=== Begin Enclosure ===

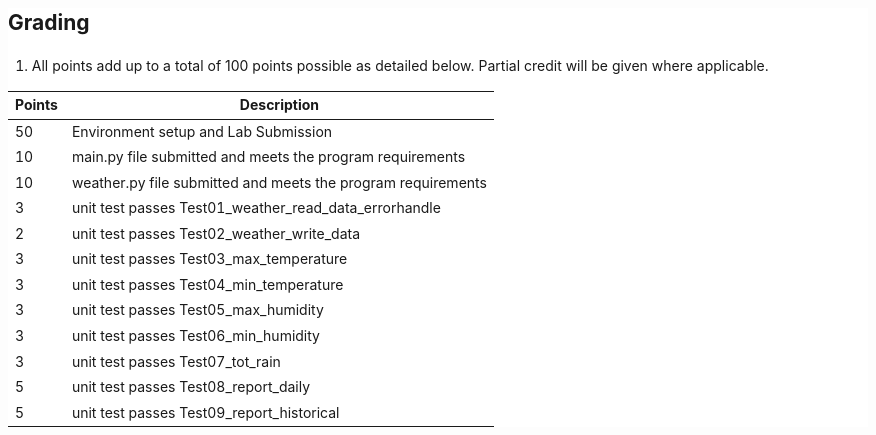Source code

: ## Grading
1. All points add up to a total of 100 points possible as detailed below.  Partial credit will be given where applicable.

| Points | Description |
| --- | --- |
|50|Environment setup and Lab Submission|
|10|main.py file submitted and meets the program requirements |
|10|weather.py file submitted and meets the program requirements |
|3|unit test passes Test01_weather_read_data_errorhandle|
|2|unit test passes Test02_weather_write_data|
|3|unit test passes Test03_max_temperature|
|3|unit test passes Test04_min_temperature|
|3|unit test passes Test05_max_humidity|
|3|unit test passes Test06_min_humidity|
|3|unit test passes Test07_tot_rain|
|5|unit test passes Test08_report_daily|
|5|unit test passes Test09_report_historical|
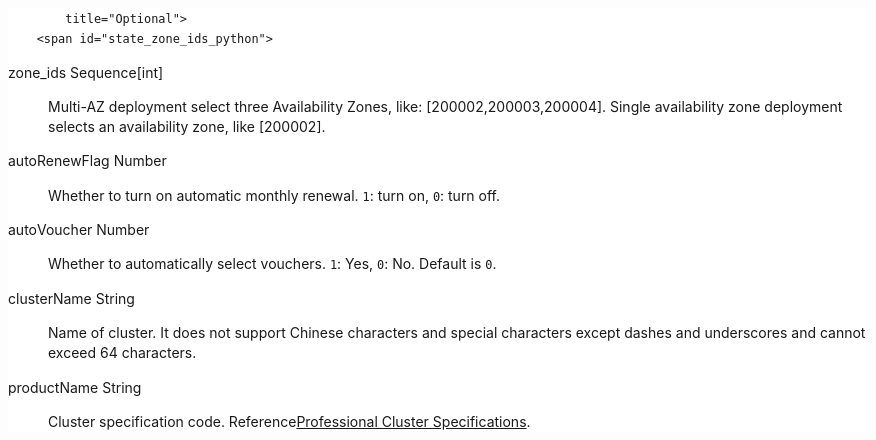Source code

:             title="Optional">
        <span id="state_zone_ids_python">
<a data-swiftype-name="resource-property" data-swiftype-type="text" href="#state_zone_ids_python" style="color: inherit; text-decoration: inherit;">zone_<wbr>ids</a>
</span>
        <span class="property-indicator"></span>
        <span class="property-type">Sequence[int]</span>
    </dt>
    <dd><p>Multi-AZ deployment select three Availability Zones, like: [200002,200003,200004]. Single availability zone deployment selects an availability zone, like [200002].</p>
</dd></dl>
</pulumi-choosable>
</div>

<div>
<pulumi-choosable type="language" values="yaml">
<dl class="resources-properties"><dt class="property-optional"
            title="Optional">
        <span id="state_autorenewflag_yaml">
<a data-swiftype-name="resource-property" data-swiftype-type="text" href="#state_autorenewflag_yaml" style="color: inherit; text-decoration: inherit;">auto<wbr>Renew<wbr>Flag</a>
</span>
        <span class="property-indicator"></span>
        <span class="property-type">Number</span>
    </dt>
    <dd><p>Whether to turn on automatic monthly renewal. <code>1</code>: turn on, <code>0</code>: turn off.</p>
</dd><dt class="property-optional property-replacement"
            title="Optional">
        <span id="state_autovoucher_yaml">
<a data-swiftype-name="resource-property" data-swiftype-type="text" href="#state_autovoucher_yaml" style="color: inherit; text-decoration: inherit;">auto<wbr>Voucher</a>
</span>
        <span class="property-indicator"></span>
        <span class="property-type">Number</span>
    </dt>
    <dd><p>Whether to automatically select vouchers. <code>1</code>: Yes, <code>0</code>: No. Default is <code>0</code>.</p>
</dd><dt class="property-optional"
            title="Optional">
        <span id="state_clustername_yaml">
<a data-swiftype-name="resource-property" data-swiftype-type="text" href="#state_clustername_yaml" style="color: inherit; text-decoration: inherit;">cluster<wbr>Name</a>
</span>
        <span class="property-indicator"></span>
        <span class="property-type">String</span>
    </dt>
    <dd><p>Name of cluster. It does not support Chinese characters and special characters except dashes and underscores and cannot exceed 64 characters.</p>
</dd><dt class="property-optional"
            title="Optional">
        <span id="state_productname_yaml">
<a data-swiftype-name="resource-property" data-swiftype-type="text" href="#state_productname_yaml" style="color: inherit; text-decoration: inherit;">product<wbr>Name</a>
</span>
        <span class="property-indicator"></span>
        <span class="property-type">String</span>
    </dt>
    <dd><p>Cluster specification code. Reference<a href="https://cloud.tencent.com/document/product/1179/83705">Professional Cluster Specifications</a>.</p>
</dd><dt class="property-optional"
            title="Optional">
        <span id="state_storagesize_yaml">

=== End Enclosure ===

[Task to complete]
Copy all the lines of data exactly as they appear, dropping any images.

[Result below]
Source code

: ## Grading
1. All points add up to a total of 100 points possible as detailed below.  Partial credit will be given where applicable.

| Points | Description |
| --- | --- |
|50|Environment setup and Lab Submission|
|10|main.py file submitted and meets the program requirements |
|10|weather.py file submitted and meets the program requirements |
|3|unit test passes Test01_weather_read_data_errorhandle|
|2|unit test passes Test02_weather_write_data|
|3|unit test passes Test03_max_temperature|
|3|unit test passes Test04_min_temperature|
|3|unit test passes Test05_max_humidity|
|3|unit test passes Test06_min_humidity|
|3|unit test passes Test07_tot_rain|
|5|unit test passes Test08_report_daily|
|5|unit test passes Test09_report_historical|
Source code

:             title="Optional">
        <span id="state_zone_ids_python">
<a data-swiftype-name="resource-property" data-swiftype-type="text" href="#state_zone_ids_python" style="color: inherit; text-decoration: inherit;">zone_<wbr>ids</a>
</span>
        <span class="property-indicator"></span>
        <span class="property-type">Sequence[int]</span>
    </dt>
    <dd><p>Multi-AZ deployment select three Availability Zones, like: [200002,200003,200004]. Single availability zone deployment selects an availability zone, like [200002].</p>
</dd></dl>
</pulumi-choosable>
</div>

<div>
<pulumi-choosable type="language" values="yaml">
<dl class="resources-properties"><dt class="property-optional"
            title="Optional">
        <span id="state_autorenewflag_yaml">
<a data-swiftype-name="resource-property" data-swiftype-type="text" href="#state_autorenewflag_yaml" style="color: inherit; text-decoration: inherit;">auto<wbr>Renew<wbr>Flag</a>
</span>
        <span class="property-indicator"></span>
        <span class="property-type">Number</span>
    </dt>
    <dd><p>Whether to turn on automatic monthly renewal. <code>1</code>: turn on, <code>0</code>: turn off.</p>
</dd><dt class="property-optional property-replacement"
            title="Optional">
        <span id="state_autovoucher_yaml">
<a data-swiftype-name="resource-property" data-swiftype-type="text" href="#state_autovoucher_yaml" style="color: inherit; text-decoration: inherit;">auto<wbr>Voucher</a>
</span>
        <span class="property-indicator"></span>
        <span class="property-type">Number</span>
    </dt>
    <dd><p>Whether to automatically select vouchers. <code>1</code>: Yes, <code>0</code>: No. Default is <code>0</code>.</p>
</dd><dt class="property-optional"
            title="Optional">
        <span id="state_clustername_yaml">
<a data-swiftype-name="resource-property" data-swiftype-type="text" href="#state_clustername_yaml" style="color: inherit; text-decoration: inherit;">cluster<wbr>Name</a>
</span>
        <span class="property-indicator"></span>
        <span class="property-type">String</span>
    </dt>
    <dd><p>Name of cluster. It does not support Chinese characters and special characters except dashes and underscores and cannot exceed 64 characters.</p>
</dd><dt class="property-optional"
            title="Optional">
        <span id="state_productname_yaml">
<a data-swiftype-name="resource-property" data-swiftype-type="text" href="#state_productname_yaml" style="color: inherit; text-decoration: inherit;">product<wbr>Name</a>
</span>
        <span class="property-indicator"></span>
        <span class="property-type">String</span>
    </dt>
    <dd><p>Cluster specification code. Reference<a href="https://cloud.tencent.com/document/product/1179/83705">Professional Cluster Specifications</a>.</p>
</dd><dt class="property-optional"
            title="Optional">
        <span id="state_storagesize_yaml">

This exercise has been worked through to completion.